Here’s what those corporate CEOs are saying in their own words:
Kellogg CEO Steve Cahillane recently touted a “very, very strong performance” at the end of last year that was “mostly driven by price.”
“What we are very good at is pricing,” Colgate-Palmolive CEO Noel Wallace said in November. “Whether it’s foreign exchange inflation or raw and packing material inflation, we have found ways over time to recover that in our margin line. And that is certainly the focus right now in the business.”
“We’ve been very comfortable with our ability to pass on the increases that we’ve seen at this point,” Kroger Chief Financial Officer Gary Millerchip said in October. “And we would expect that to continue to be the case.”
This story is very revealing.
First, Americans are rightfully angered by price increases across the board – in health care, housing, consumer goods and other essential sectors. Second, the White House refuses to admit it has a problem, who the real culprit is and what its solution is. And finally corporate backed commercial advertisers incorporate real people’s real anxiety into their sales pitches, which feeds more anxiety and concern about the issue.

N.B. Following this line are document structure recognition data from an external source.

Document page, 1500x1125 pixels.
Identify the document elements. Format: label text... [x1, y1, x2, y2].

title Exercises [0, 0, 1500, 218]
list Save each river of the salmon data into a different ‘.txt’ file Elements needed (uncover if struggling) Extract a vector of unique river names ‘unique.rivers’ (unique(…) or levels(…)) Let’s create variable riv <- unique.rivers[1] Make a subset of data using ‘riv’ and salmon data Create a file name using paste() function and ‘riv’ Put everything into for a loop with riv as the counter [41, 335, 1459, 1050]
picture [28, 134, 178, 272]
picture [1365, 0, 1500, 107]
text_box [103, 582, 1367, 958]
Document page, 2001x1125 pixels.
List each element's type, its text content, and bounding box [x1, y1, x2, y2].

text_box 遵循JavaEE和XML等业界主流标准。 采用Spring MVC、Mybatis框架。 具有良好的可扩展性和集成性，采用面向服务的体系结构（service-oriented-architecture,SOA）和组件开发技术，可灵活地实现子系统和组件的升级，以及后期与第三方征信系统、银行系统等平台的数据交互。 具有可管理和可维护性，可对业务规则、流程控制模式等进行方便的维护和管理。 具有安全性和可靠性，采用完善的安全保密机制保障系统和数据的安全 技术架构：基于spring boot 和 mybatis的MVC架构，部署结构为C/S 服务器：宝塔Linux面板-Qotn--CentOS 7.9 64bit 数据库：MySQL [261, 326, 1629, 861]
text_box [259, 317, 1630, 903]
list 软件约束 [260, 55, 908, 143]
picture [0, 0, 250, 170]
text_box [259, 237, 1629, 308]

So if you’re in the White House (and there are a few on this list), here’s a few suggestions:
1. Admit there is a problem.
2. Point out the real culprit – greedy corporate CEOs.
3. Have a detailed plan with solutions in different sectors (for example, some of the top drivers of inflation are college tuition, health care, energy and goods and services).
The alternative? Hear from the voters in November.